Understanding partial derivatives is crucial, especially when dealing with functions of multiple variables like our given function, \( f(x, y) = 3x^2 - 3xy^2 + y^3 + 3y^2 \). Essentially, a partial derivative measures how the function changes as one of the variables changes, with all other variables held constant.
Let's break it down:

• **Partial derivative with respect to \( x \):** This gives us \( f_x = \frac{\partial f}{\partial x} = 6x - 3y^2 \). This derivative tells us how \( f(x, y) \) changes when we slightly change \( x \), keeping \( y \) constant.
• **Partial derivative with respect to \( y \):** For \( f(y) = \frac{\partial f}{\partial y} = -6xy + 3y^2 + 6y \), it shows how the function changes if we vary \( y \), with \( x \) unchanged.

Finding where both derivatives equal zero \((f_x = 0\) and \(f_y = 0)\) helps locate the critical points of the function. This is because such points mark regions in the function where the slope is zero — potential spots for maxima, minima, or saddle points.

The second derivative test is used to classify critical points. After finding the first partial derivatives and solving for where they equal zero (our critical points), the second derivative test lets us understand the nature of these points.
To conduct this test, we calculate:

• \( f_{xx} \): The second partial derivative with respect to \( x \).
• \( f_{yy} \): The second partial derivative with respect to \( y \).
• \( f_{xy} \): The mixed partial derivative.
• \( D = f_{xx}f_{yy} - (f_{xy})^2 \): The discriminant used in the test.

For each critical point, depending on the value of \( D \):

• If \( D > 0 \) and \( f_{xx} > 0 \), it's a relative minimum.
• If \( D > 0 \) and \( f_{xx} < 0 \), it's a relative maximum.
• If \( D < 0 \), it's a saddle point, implying a change in concavity.
• If \( D = 0 \), the test is inconclusive, and the point could be a saddle point or something else.

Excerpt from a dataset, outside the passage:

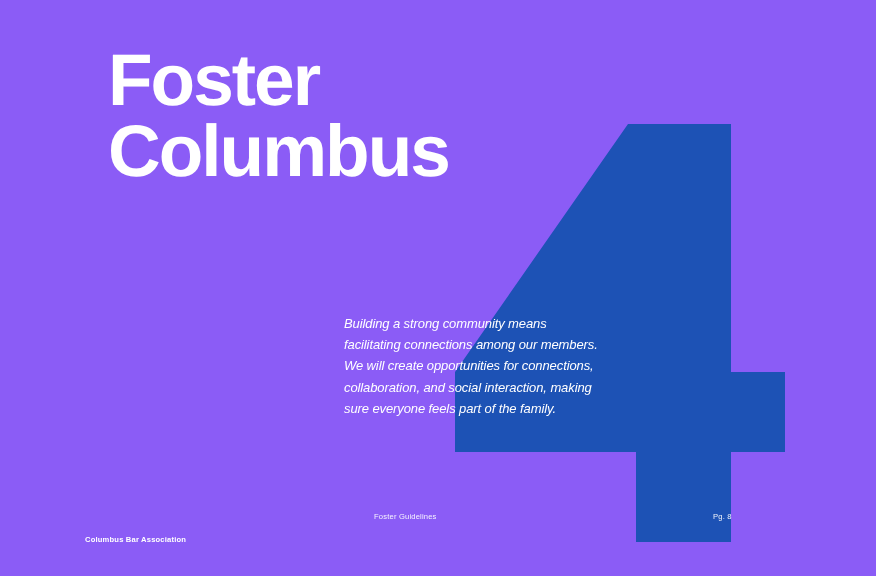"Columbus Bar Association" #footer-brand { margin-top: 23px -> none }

When determining whether a critical point is a relative maximum or minimum, one must analyze the results of the second derivative test. Remember:

• A **relative maximum** occurs where the function transitions from increasing to decreasing. In the context of the second derivative test, if \( D > 0 \) and \( f_{xx} < 0 \), the critical point is a local peak.
• A **relative minimum** is the opposite, where the function shifts from decreasing to increasing. With the test, if \( D > 0 \) and \( f_{xx} > 0 \), it's a local trough.

It's important to note that these assessments are "relative" to nearby points on the function, meaning these points are higher or lower than the immediate surroundings but not necessarily the highest or lowest overall.

Saddle points are fascinating because they mark places where the function behaves interestingly. They aren't extremes (like a maximum or minimum), but rather they're points where the function curves upwards in one direction and downwards in another. Think of a horse's saddle—hence the name.
In our analysis, if \( D < 0 \), the critical point is a saddle point. This means the surface of the function zigzags through that point. Often, a graph can give insight by showing these curves, which appear to cross each way over the saddle point directionally. Thus, although these points aren't relative extrema, they are still critical for understanding the function's topography.
Be aware: at a saddle point, our function can change behavior quite sharply, which can be critical in applied fields like optimization or economics. Recognizing these points through the second derivative test can provide significant depth in understanding how a function behaves across its domain.